Pourquoi le versement mobilité augmente-t-il ? Parce que la masse salariale augmente. Pourquoi augmente-t-elle ? Parce que les entreprises embauchent. Pourquoi embauchent-elles ? Parce que nous diminuons les impôts et la pression fiscale sur les entreprises ! (M. Emmanuel Capus applaudit.)

Ces amendements qui visent à augmenter les impôts de production…

Mme Sophie Primas. C’est uniquement un plafond !

M. Gabriel Attal, ministre délégué. … me semblent constituer une solution de court terme, mais à moyen et long terme, ils entraîneront une attrition des emplois, de la masse salariale, puis finalement des recettes du versement mobilité. (Protestations sur des travées du groupe Les Républicains.)

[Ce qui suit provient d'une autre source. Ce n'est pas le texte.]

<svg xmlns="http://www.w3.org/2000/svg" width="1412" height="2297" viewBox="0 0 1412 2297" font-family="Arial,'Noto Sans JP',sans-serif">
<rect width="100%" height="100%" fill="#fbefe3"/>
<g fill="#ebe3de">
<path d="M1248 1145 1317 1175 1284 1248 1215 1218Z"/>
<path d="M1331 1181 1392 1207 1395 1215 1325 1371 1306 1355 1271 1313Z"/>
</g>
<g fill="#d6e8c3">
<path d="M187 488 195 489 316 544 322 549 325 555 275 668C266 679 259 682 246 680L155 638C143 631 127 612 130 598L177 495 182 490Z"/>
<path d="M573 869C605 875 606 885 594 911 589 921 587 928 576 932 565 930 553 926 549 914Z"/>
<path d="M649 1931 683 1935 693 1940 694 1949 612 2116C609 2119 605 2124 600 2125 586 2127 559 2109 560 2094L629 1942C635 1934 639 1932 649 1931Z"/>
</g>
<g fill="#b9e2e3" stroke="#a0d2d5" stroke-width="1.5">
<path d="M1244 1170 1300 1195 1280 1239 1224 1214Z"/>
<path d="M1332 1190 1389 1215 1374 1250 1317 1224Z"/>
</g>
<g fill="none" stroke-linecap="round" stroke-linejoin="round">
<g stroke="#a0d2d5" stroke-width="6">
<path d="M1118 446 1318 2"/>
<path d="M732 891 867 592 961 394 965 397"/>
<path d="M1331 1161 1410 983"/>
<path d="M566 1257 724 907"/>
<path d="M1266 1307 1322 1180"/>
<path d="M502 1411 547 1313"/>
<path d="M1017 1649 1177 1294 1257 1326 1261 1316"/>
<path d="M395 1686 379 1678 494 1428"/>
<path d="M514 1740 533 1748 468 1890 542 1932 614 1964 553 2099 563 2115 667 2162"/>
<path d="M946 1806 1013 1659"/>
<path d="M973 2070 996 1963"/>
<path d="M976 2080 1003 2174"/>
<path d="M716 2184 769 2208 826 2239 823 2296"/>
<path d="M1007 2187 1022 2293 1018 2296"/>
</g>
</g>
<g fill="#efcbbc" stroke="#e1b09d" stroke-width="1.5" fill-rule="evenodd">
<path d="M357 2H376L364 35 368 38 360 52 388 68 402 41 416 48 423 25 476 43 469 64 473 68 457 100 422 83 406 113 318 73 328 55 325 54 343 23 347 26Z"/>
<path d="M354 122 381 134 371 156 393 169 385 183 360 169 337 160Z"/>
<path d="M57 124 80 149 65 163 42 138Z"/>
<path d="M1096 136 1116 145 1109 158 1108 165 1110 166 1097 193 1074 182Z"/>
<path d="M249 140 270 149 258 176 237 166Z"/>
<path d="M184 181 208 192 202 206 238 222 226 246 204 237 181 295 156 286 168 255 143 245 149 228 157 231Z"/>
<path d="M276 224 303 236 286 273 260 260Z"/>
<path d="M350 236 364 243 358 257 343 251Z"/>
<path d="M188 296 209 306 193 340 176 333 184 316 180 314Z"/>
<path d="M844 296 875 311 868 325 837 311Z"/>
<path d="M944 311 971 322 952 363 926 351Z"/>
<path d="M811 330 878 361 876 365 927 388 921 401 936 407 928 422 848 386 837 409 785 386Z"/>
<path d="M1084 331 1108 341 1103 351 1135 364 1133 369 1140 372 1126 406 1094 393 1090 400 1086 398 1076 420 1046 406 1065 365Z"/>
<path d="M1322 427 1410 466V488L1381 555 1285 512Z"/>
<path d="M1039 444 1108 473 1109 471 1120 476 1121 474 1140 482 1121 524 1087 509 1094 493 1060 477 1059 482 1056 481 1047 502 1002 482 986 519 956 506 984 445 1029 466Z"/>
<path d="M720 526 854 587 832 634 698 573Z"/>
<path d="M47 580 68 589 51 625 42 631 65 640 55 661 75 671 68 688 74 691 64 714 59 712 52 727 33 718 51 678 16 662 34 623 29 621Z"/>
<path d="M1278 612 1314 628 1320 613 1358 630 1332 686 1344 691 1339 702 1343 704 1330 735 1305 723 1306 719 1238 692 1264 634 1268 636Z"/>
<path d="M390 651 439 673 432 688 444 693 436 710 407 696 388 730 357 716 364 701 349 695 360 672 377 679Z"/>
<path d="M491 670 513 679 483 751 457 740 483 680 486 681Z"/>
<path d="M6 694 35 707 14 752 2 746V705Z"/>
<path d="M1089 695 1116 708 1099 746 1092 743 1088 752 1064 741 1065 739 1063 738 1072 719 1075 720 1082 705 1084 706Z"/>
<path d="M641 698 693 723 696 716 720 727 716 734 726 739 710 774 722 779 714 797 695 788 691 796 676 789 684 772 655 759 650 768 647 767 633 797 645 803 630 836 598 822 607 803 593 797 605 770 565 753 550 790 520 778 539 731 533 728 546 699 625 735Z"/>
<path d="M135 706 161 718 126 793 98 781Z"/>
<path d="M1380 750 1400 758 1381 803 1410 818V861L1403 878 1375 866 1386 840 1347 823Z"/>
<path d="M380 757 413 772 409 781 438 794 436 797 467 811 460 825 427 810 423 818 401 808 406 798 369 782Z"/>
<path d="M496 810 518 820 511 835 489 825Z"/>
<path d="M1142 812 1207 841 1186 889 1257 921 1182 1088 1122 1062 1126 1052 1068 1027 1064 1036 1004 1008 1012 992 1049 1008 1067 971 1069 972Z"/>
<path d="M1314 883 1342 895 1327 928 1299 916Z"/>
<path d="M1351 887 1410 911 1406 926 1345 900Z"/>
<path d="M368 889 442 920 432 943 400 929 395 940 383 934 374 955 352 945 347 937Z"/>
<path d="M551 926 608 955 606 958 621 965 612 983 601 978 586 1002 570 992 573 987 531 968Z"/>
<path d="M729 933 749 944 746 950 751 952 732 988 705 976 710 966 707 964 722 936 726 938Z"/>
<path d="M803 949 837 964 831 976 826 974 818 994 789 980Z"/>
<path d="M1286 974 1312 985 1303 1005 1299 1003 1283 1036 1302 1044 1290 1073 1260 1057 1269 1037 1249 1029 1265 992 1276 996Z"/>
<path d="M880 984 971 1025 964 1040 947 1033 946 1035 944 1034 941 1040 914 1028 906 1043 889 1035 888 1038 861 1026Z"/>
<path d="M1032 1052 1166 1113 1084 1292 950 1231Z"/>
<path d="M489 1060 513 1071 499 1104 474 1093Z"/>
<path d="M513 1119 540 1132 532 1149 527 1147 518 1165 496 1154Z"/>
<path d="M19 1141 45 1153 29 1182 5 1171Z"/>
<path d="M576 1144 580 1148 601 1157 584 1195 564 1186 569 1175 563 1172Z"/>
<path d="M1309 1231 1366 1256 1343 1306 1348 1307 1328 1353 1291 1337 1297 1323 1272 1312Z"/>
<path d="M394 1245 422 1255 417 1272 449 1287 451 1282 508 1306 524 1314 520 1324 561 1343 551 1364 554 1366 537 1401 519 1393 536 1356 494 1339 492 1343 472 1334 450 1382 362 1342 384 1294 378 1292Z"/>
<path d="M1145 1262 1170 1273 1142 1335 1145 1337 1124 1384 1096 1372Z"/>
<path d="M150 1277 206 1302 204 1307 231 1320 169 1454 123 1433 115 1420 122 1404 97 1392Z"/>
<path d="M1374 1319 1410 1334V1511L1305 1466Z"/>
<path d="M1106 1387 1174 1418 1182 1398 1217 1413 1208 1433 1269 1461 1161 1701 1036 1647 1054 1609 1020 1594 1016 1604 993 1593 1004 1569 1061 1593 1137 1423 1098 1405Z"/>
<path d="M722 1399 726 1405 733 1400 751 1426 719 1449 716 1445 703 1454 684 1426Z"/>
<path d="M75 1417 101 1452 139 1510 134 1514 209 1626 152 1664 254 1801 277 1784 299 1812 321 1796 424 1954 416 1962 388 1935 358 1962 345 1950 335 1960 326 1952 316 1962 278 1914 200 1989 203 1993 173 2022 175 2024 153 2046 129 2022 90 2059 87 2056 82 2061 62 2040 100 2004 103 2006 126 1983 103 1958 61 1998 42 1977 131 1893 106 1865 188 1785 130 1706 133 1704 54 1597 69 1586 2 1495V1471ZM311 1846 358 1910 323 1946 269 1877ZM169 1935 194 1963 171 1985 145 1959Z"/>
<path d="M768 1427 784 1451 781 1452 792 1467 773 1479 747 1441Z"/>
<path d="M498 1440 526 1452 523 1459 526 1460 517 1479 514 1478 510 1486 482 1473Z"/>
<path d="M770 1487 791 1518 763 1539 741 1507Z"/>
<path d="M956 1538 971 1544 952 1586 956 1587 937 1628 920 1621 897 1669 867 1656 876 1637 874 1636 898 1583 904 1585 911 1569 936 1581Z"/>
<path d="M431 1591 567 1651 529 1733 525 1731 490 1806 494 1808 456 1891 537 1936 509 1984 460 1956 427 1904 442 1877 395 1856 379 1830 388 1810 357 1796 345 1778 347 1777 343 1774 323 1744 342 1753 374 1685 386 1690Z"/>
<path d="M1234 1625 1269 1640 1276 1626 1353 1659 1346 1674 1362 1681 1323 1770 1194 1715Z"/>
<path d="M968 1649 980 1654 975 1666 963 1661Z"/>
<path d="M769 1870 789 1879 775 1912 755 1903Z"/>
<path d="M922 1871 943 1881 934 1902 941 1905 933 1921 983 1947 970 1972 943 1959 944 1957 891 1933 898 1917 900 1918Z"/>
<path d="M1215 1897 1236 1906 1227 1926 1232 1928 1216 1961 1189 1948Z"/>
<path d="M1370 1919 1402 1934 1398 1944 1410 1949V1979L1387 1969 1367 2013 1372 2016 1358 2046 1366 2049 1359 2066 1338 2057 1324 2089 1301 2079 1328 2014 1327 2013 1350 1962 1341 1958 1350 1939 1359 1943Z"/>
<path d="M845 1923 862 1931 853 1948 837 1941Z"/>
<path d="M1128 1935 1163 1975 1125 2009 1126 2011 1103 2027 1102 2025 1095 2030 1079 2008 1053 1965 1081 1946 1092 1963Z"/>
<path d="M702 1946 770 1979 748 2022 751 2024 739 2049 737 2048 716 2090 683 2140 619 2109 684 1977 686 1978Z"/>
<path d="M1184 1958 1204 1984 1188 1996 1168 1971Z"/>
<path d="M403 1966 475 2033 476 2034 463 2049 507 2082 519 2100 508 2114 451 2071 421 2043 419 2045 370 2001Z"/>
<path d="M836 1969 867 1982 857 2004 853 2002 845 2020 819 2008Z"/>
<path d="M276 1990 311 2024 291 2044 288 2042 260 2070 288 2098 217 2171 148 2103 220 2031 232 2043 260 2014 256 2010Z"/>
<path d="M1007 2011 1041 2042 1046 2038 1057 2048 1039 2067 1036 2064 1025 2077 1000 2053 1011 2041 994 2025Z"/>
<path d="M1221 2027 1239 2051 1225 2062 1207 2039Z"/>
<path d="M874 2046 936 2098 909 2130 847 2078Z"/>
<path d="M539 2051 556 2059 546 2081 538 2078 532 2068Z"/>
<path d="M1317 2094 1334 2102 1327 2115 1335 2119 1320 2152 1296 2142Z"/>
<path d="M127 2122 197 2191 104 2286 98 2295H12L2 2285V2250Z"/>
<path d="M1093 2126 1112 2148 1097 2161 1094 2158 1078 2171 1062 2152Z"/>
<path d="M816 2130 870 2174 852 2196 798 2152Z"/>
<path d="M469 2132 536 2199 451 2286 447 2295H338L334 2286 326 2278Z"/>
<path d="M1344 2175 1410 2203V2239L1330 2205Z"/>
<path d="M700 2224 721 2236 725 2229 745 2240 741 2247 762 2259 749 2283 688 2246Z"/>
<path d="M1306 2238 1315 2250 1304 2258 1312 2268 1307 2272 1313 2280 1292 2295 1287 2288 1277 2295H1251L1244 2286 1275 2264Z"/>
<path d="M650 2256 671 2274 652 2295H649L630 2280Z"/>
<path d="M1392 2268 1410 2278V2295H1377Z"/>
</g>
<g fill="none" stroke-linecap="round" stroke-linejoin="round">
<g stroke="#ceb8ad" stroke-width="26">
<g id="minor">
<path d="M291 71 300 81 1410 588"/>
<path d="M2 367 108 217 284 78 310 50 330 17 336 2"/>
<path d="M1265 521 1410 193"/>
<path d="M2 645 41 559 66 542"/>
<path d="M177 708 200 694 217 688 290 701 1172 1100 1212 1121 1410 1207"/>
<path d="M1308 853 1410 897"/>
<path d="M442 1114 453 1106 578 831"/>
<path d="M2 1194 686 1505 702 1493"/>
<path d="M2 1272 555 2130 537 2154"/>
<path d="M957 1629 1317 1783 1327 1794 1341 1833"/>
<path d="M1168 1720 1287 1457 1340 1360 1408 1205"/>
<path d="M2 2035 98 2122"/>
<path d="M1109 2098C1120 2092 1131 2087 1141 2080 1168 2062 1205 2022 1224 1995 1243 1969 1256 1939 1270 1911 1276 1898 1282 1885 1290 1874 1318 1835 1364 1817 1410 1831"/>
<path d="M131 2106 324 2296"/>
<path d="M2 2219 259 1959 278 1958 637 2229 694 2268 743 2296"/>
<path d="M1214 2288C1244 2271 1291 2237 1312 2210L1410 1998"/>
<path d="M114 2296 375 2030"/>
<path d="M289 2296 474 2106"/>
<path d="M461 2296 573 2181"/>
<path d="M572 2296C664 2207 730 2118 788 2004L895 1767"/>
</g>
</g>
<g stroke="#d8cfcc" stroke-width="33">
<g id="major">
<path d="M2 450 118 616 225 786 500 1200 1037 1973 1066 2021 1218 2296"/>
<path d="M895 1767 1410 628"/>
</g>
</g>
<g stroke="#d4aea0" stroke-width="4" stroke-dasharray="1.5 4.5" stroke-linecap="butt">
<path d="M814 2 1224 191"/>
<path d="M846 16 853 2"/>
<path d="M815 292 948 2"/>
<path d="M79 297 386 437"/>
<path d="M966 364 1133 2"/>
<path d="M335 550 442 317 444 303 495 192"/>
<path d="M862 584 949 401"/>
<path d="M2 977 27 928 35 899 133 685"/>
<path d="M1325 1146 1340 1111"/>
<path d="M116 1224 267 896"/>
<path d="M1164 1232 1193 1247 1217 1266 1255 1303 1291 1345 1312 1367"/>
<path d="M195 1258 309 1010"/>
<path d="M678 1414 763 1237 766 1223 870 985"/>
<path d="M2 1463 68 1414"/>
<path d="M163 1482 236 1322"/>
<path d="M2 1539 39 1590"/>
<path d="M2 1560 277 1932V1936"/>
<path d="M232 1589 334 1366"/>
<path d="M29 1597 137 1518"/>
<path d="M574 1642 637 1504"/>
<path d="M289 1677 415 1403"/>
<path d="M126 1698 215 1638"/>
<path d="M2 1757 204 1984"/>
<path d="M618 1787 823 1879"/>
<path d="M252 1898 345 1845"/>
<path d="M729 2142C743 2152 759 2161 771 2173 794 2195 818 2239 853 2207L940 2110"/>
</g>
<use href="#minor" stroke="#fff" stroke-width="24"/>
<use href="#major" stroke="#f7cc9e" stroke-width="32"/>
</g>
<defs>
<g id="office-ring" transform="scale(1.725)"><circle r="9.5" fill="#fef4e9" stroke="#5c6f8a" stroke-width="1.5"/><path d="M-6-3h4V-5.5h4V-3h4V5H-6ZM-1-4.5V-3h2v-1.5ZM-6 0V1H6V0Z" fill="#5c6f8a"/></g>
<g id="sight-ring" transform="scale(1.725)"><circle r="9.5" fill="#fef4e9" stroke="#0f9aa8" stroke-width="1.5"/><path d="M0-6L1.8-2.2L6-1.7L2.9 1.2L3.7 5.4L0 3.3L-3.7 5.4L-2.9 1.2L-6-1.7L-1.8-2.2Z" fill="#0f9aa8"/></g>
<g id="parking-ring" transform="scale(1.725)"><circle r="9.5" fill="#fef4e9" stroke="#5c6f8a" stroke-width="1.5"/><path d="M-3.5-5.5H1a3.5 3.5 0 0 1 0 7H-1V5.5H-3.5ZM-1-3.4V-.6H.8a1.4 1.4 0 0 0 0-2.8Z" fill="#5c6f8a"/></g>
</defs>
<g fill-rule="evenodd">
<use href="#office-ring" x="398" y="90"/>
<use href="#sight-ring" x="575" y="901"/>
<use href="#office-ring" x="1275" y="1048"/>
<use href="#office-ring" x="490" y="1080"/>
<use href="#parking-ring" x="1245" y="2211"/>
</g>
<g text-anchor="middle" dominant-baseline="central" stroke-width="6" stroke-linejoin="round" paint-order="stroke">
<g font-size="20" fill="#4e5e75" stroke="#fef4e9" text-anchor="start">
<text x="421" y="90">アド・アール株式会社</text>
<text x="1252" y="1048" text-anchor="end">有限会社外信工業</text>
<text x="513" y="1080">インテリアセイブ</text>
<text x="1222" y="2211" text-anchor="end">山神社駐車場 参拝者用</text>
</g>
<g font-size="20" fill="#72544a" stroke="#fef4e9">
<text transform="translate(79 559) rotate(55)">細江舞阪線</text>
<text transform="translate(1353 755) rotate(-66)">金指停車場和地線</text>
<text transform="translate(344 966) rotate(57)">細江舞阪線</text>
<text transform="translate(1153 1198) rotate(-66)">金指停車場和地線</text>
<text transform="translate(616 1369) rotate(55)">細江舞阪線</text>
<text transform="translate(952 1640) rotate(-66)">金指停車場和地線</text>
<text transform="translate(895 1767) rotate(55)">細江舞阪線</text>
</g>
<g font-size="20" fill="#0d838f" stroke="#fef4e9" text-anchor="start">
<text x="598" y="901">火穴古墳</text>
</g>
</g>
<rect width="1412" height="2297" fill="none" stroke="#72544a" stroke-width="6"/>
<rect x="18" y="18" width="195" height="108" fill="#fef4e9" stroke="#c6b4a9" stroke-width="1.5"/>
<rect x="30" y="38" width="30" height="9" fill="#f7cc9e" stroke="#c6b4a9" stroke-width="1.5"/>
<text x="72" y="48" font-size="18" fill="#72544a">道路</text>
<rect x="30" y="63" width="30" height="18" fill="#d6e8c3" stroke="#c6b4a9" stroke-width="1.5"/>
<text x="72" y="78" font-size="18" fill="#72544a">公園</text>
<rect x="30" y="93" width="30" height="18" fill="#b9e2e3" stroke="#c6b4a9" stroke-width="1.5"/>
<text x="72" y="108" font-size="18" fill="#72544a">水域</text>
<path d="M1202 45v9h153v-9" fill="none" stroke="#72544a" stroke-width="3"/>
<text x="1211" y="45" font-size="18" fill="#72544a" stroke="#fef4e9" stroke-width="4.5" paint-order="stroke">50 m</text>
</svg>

Nous ne sommes pas en train de débattre de la mission de la seconde partie consacrée aux transports. Nous ne sommes pas non plus au conseil régional d’Île-de-France. Nous ne sommes pas davantage au sein des instances dans lesquelles il est discuté du sujet. Comme je l’ai indiqué, la question est prise en charge par la Première ministre elle-même et par mes collègues Christophe Béchu et Clément Beaune, qui a la responsabilité des transports.

Monsieur Karoutchi, vous avez affirmé que j’aurais une position fermée sur les avances remboursables. Pourtant, la question des avances remboursables a été posée précédemment par le rapporteur général et, que je sache, vous ne m’avez pas vu me lever et dire que je ne voulais pas en entendre parler ni en discuter !

M. Pascal Savoldelli. Il faut arrêter de mentir dans l’hémicycle !

M. Gabriel Attal, ministre délégué. Je dis simplement qu’il y a un travail qui se poursuit avec la Première ministre et les ministres concernés pour envisager toutes les solutions possibles. Néanmoins, gardons-nous des solutions simplistes et cessons de mettre tout cela sur le dos de l’État, en affirmant qu’il pourrait transformer les avances remboursables en dotations !

J’ai entendu M. Savoldelli faire référence aux agences de notation – j’en étais très heureux –, notamment à Moody’s, et souligner l’importance de suivre leurs recommandations.